Requires psycopg_pool (pip install psycopg_pool).

pool = duffy.connect_pool("postgresql://...", graph="g", min_size=2, max_size=10)

with pool.connection() as db:
    result = db.cypher("MATCH (n) RETURN n LIMIT 10")

pool.close()

DuffyDriver¶

The main entry point for all graph and vector operations. Returned by duffy.connect().

Query methods¶

`cypher(query, *, params=None, columns=None, graph=None) → Result`¶

Execute a Cypher query.

Parameter	Type	Description
`query`	`str`	Cypher query string
`params`	`tuple \\| None`	Parameters for `%s` placeholder substitution
`columns`	`list[str] \\| None`	Explicit column names.

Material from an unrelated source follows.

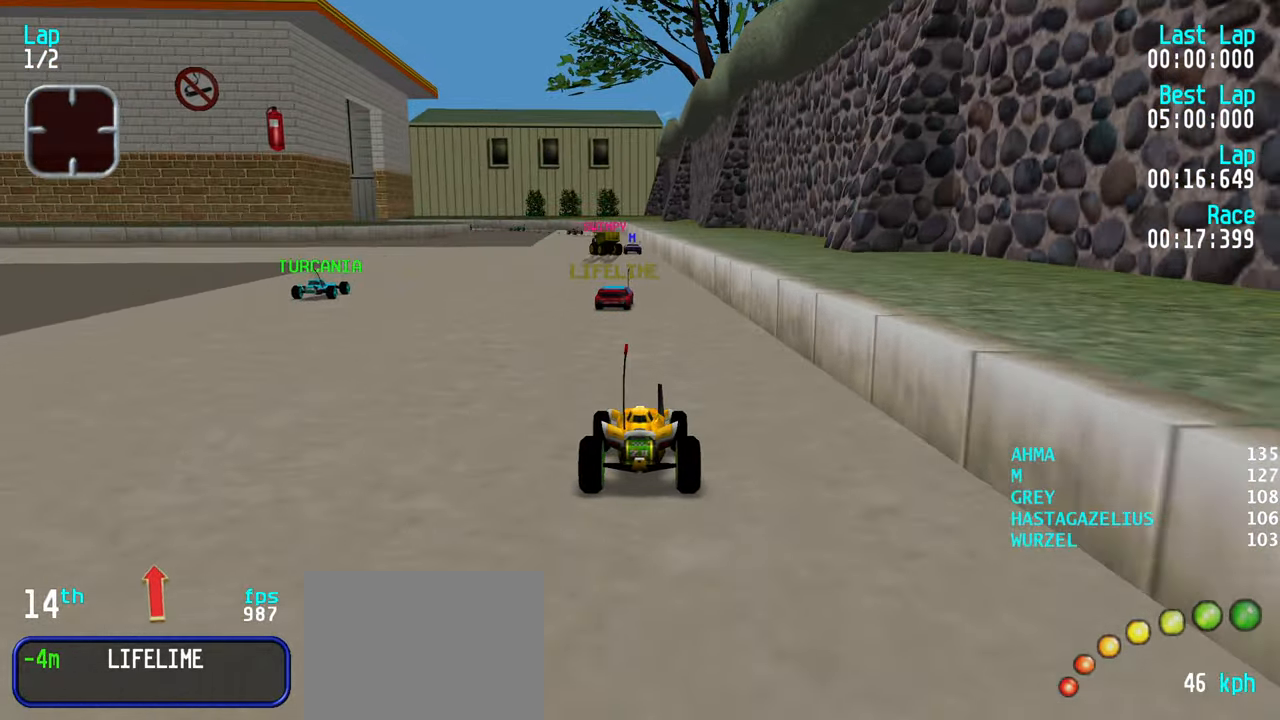
{"keys": ["up"], "events": [[350, "left", "down"], [400, "left", "up"]]}
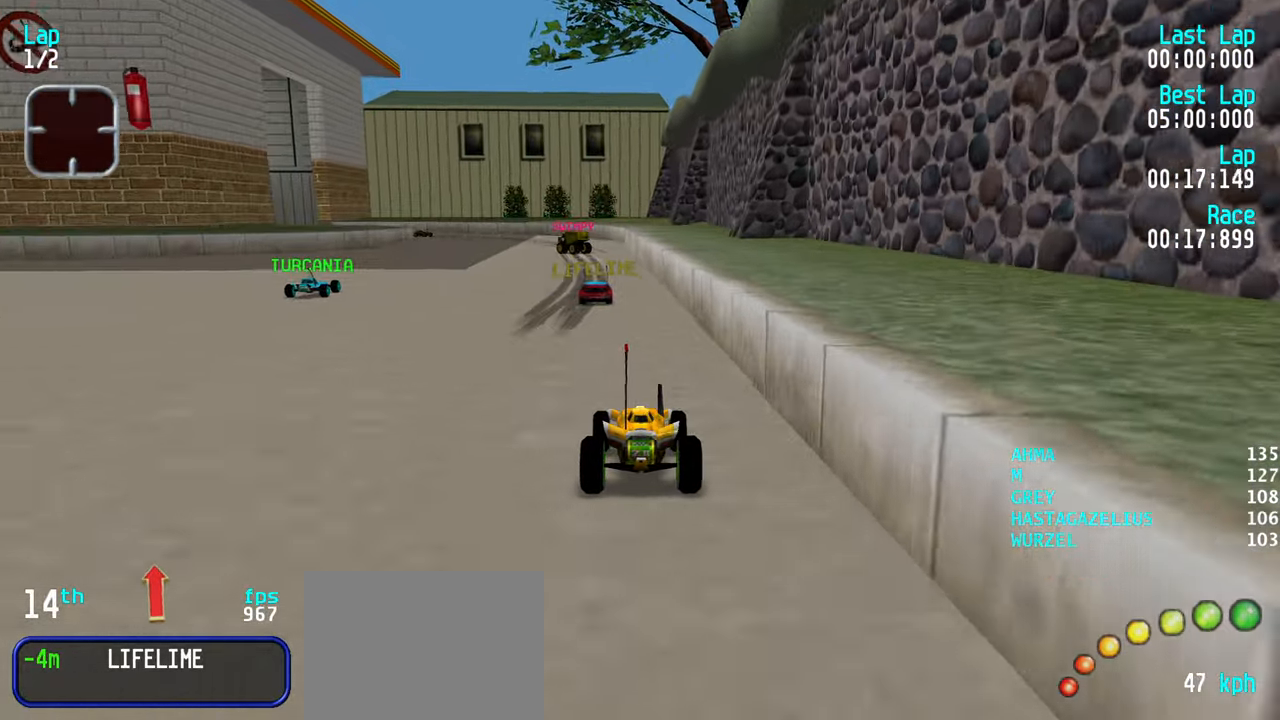
{"keys": ["up"], "events": [[133, "left", "down"], [183, "left", "up"]]}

Auto-extracted from RETURN if None
`graph`	`str \\| None`	Graph name override

result = db.cypher("MATCH (n:Person {name: %s}) RETURN n.name, n.age", params=("Alice",))

`sql(query, params=None) → Result`¶

Execute a raw SQL query.

Parameter	Type	Description
`query`	`str`	SQL query string
`params`	`tuple \\| None`	Query parameters

result = db.sql("SELECT * FROM my_table WHERE id = %s", (42,))

`execute(builder, *, graph=None) → Result`¶

Execute a query builder (Match, Create, or Merge) and return a Result.

q = Match("Person", alias="p").where(p__age__gt=30).return_("p.name", "p.age")
result = db.execute(q)

Vector search¶

`vector_search(table, column, query_vector, *, k=10, metric="cosine", where=None, columns=None) → Result`¶

Search for similar vectors using pgvector.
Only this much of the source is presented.